Very recently, I came to the conclusion that I have always been something of a lonely individual. I assume it originated as a consequence of being an only child with no real friends growing up.
I’m tempted to say things like “All my life I was either a little apart or a little away from everyone else” – and that’s true – but it just makes me sound cliché, pretentious and like I’m trying very hard. In some ways, we were all a little apart or away from everyone else – there’s nothing unique in that.
But I suppose it’s because very early on in my life, I realised that I truly only had myself on my team, and so I found such a home within myself. It’s a small one-bedroom apartment, but it is so full of art: paintings, photographs, books and music. The walls are drenched in colour, the floor is soaked in emotion. We never have a dull moment in this house.
Because it was so full, we never really let anyone in. We never felt like we needed to.
As I grew older, I met a lot of people that I liked. Somehow, a few liked me back, and thus began my foray in to the frightening world of friendships. These friends got tours of the house, they decided to set up relocate their own beside mine. Of course, with time some moved, some stayed. The true friendships remained.

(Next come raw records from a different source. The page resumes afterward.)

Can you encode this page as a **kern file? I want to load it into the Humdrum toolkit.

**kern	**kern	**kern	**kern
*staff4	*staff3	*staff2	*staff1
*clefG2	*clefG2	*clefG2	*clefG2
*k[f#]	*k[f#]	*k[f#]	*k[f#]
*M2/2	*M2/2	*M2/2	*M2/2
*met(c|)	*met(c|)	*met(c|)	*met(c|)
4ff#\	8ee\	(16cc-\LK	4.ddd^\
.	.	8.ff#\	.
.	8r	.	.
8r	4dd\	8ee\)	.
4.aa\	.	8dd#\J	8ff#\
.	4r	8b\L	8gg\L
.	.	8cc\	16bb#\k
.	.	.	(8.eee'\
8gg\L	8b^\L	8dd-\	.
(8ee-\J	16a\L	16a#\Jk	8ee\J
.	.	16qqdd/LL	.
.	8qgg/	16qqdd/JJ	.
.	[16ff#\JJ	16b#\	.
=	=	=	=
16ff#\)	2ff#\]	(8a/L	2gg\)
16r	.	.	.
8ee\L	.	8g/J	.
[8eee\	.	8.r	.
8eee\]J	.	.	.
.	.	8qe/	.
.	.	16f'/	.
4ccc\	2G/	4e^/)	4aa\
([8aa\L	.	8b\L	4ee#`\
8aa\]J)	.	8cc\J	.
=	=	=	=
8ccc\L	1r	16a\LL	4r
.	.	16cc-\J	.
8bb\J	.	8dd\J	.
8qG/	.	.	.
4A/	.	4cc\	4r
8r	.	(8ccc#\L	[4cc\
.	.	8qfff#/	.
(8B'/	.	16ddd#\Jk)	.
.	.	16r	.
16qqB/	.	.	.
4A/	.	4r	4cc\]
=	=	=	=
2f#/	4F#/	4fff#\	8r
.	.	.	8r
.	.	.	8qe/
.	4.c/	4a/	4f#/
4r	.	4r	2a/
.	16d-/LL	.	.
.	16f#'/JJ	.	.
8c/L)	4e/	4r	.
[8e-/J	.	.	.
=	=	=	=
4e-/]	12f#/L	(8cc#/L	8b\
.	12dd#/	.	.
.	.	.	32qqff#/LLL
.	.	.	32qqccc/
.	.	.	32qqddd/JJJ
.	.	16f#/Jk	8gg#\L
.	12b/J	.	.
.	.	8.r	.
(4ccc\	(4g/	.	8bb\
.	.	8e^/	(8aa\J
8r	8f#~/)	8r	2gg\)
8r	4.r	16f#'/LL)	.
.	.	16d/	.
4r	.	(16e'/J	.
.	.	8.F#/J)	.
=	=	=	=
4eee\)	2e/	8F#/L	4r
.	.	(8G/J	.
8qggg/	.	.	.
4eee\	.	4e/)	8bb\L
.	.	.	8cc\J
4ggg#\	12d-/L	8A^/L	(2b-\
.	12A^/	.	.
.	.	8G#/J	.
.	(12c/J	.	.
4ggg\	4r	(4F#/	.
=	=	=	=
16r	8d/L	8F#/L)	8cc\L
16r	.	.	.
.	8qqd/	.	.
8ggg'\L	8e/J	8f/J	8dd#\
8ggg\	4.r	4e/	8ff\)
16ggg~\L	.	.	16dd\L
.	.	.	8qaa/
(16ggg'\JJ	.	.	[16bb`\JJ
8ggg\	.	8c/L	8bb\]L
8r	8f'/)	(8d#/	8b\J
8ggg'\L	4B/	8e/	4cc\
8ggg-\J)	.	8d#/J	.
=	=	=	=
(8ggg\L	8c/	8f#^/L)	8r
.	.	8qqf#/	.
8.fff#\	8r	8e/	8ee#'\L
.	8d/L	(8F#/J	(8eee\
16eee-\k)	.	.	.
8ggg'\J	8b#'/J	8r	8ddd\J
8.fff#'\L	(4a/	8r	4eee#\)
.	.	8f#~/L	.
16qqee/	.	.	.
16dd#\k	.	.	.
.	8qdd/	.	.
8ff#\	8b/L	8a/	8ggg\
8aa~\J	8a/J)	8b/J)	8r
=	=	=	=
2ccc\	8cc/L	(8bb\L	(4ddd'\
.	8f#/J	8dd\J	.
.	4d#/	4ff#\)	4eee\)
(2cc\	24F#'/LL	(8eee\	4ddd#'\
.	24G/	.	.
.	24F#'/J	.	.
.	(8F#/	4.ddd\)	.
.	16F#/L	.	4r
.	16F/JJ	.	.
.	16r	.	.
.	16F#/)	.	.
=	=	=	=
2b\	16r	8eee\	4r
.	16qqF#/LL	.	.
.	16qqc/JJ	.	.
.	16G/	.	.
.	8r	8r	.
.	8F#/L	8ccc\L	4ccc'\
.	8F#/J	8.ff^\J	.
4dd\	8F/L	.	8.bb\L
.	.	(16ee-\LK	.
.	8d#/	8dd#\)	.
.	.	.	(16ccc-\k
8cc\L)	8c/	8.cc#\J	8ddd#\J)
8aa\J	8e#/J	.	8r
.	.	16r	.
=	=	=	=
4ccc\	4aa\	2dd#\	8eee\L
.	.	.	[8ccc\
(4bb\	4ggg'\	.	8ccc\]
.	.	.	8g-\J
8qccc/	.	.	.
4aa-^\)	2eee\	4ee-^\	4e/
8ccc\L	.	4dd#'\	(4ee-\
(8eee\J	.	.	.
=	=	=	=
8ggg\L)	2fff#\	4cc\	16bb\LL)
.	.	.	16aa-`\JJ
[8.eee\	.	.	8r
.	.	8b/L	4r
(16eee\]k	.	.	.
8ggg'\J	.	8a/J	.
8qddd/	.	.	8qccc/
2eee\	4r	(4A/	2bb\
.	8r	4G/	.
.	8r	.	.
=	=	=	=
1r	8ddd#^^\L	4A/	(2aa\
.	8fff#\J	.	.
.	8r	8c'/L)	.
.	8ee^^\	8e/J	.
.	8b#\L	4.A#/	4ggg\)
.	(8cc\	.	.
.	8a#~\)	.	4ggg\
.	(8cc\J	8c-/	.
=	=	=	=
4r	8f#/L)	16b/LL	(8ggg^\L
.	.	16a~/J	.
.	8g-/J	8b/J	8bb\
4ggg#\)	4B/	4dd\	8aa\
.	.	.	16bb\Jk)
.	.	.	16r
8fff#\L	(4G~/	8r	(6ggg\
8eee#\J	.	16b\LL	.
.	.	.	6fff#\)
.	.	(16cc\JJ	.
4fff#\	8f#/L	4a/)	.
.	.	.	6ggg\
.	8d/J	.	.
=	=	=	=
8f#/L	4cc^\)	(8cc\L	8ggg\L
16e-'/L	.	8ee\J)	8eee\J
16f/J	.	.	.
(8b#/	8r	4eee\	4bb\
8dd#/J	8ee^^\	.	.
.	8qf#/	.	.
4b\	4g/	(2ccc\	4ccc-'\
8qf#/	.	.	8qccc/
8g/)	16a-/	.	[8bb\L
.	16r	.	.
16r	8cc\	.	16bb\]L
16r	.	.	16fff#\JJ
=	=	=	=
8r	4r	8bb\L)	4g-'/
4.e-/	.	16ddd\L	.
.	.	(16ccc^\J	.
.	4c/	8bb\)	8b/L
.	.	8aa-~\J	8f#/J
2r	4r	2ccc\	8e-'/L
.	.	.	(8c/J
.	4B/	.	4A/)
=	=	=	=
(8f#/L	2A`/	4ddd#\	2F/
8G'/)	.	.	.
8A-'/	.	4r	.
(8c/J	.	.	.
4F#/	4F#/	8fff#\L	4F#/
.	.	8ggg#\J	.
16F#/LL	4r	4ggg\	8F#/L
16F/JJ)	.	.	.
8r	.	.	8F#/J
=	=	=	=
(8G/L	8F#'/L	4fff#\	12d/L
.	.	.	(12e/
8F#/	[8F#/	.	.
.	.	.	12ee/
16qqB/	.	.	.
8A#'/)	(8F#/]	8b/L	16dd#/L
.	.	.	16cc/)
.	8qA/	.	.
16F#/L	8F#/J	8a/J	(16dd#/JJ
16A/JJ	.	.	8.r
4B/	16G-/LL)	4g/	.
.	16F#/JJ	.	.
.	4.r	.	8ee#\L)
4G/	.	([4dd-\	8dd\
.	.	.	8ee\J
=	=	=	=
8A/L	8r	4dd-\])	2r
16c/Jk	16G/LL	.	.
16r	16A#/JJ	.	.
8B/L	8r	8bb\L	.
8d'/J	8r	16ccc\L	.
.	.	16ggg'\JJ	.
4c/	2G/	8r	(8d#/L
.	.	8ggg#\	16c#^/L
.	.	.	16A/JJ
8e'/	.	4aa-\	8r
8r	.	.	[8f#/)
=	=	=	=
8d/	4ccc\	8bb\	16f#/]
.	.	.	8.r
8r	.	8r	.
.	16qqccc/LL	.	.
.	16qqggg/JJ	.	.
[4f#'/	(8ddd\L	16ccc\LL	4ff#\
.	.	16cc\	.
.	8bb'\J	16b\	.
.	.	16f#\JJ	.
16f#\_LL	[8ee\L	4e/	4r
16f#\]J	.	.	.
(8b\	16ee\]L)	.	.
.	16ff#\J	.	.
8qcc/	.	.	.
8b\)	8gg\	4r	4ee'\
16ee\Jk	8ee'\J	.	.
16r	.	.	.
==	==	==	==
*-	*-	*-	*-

But of course, my house – it is all me. Now, I don’t see this as a problem. I’ve found such a comfort within myself – other inhabitants would cause hinderances – no matter how much I love them. I fully blame my anxiety for this. And so, after living alone, I decided that, it is best for me to live alone. I need, want and like my space and freedom. It’s also very much an only child thing.
Here’s the deal though. Right now, I’m literally living in a house with other people. And it’s making me realise the cracks in my metaphor. There’s something messy, frustrating and infuriating when you’re living with other people in the same house. But that’s what makes it so wonderful.
Moreover, I have discovered that I am falling in love, and I can’t really, properly do that if I don’t let someone else live inside this house. Not just to visit, but to linger for a little longer and experience what others might not. To feel the fabric of the couch, the colour of the wood, the flecks of paint on the windows. The scratches on the walls, the water leaking through the flooring, the chipping paint covered by paintings.
I realise upon finishing the previous sentence that my title is misleading. I’m not exactly speaking about loneliness. I have before – here on this page – but right now, I’m speaking from the same road, but I’m standing by the underpass. I’m not saying that I’m no longer lonely, I imagine, that will stay. I’m too stubborn to buy myself a new house or redesign the existing one. And I’m sure, even if I did, I l would live in it the same way. I will stay the same, I will remain, other people will not. But, I shouldn’t let this loneliness make me put bolts on my door. Letting people in isn’t always a bad thing.
Within my core, I should remember that dependance on others is an absolute no. The keys to my house should always only remain with me. At the end of the day, no one will give you the love and care that you need like you will. And that might sound a little sad – but it really isn’t.
There’s no greater joy than in having fun with yourself. (That sounds kinda masturbatory – but I guess it kinda applies to this situation too?) There’s nothing like watching a movie you’ve seen a billion times before with a pack of chips and beer, or dancing wildly to your favourite album on your own. Painting with water colours on the floor, frequently gazing out the window. Being the wildest you’ve ever been with make-up. Being the person you truly are and not being a person at all.
There’s no peace like knowing that you don’t need anyone else to make you happy or bring you fun.
I suppose that’s the experience I’ve gotten out of my loneliness. It doesn’t feel as sad anymore. Of course, I have days where I wished I didn’t chose such solitude. Sometimes you want to scratch the walls, rip pillows. But such moments, despite how devastating they are, will pass. And after all, scratched walls and torn pillows are no less important than pretty paintings and perfectly presented bookshelves.